Thursday, June 28, 2012
CWL to Honor Prisoner Rights Lawyer With Stender Award
By a MetNews Staff Writer
Jane Kahn, a San Francisco lawyer long active in prisoner rights, issues, will be honored by California Women Lawyers with this year’s Fay Stender Award, the group said yesterday.
“You would be hard pressed to find anything more unpopular these days than the rights of prisoners,” CWL said in a release. “Who wants to think about what prisoners face once convicted? The overcrowded conditions, cages in hallways where prisoners are kept waiting for a bed; or suicide watch cells where patients (yes, patients) are forced to sleep naked on the floor.
“Well, thankfully someone does.”
Kahn will be honored for her work in Coleman v. Brown, a class action on behalf of 35,000 prisoners with mental illness that challenged California’s treatment of its mentally ill prisoner population as a violation of the Eighth Amendment, and for “her exemplary career as a public interest lawyer.”

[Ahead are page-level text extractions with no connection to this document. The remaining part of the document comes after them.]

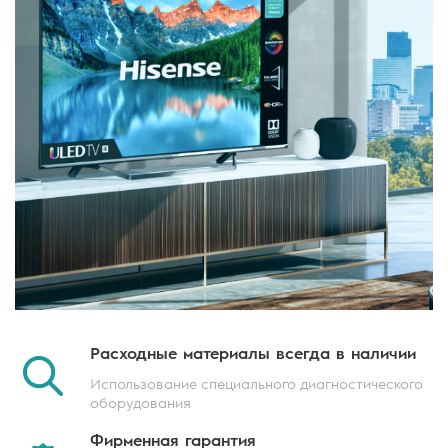
Расходные материалы
всегда в наличии
Использование специального
диагностического
оборудования
Фирменная
гарантия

The Stender award was established in 1982, two years after the death of Stender, a prisoner’s rights lawyer best known for her representation of imprisoned radical George Jackson and her publication of his letters in the book Soledad Brothers.

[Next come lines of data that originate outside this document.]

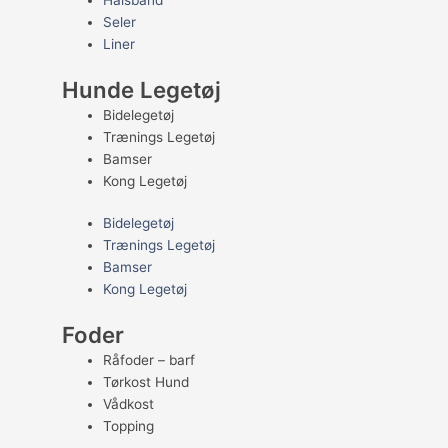
Halsbånd
Seler
Liner
Hunde Legetøj
Bidelegetøj
Trænings Legetøj
Bamser
Kong Legetøj
Bidelegetøj
Trænings Legetøj
Bamser
Kong Legetøj
Foder
Råfoder – barf
Tørkost Hund
Vådkost
Topping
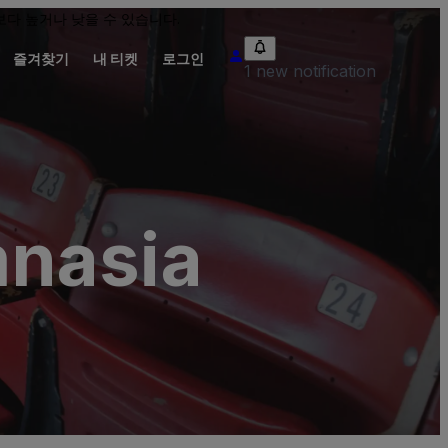
다 높거나 낮을 수 있습니다.
즐겨찾기
내 티켓
로그인
1 new notification
mnasia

She was paralyzed from the waist down and suffered great pain as a result of a 1979 shooting by a recently paroled member of Jackson’s Black Guerilla Family, who accused her of having betrayed Jackson, who was shot to death during an escape attempt in 1971.
She committed suicide the year after being shot.
CWL gives the award each year “to a feminist attorney who, like Fay, is committed to the representation of women, disadvantaged groups and unpopular causes, and whose courage, zest for life and demonstrated ability to effect change as a single individual make her a role model for women attorneys,” yesterday’s release said.
CWL President Patricia Sturdevant said Kahn, “like Fay Stender, has fought tenaciously for the rights of prisoners for her entire career,” and had done so “in difficult settings and faced personal threats to her safety.”
She described Kahn as “unflappable and widely respected for her ability to effectively advocate for her clients,” adding that “she has mentored scores of young women lawyers to do the same.”
Kahn, formerly with the Prison Law Office, has been an attorney with the firm of Rosen, Bien & Galvan in San Francisco since 1997. Her educational background includes a bachelor’s degree from Brandeis University, an M.A. in sociology from Northwestern University, and a law degree from UC Berkeley.
Kahn said in a statement:
“I am very honored and humbled to receive this significant award from this great organization. The decision to recognize a prisoner civil rights lawyer is inspiring not only to me but to the many great women lawyers who do prison reform work. I’m proud to be part of such a dedicated and inspiring group of attorneys.”
The award is to be presented at CWL’s 38th Annual Dinner, held in conjunction with the State Bar Annual Meeting in Monterey in October.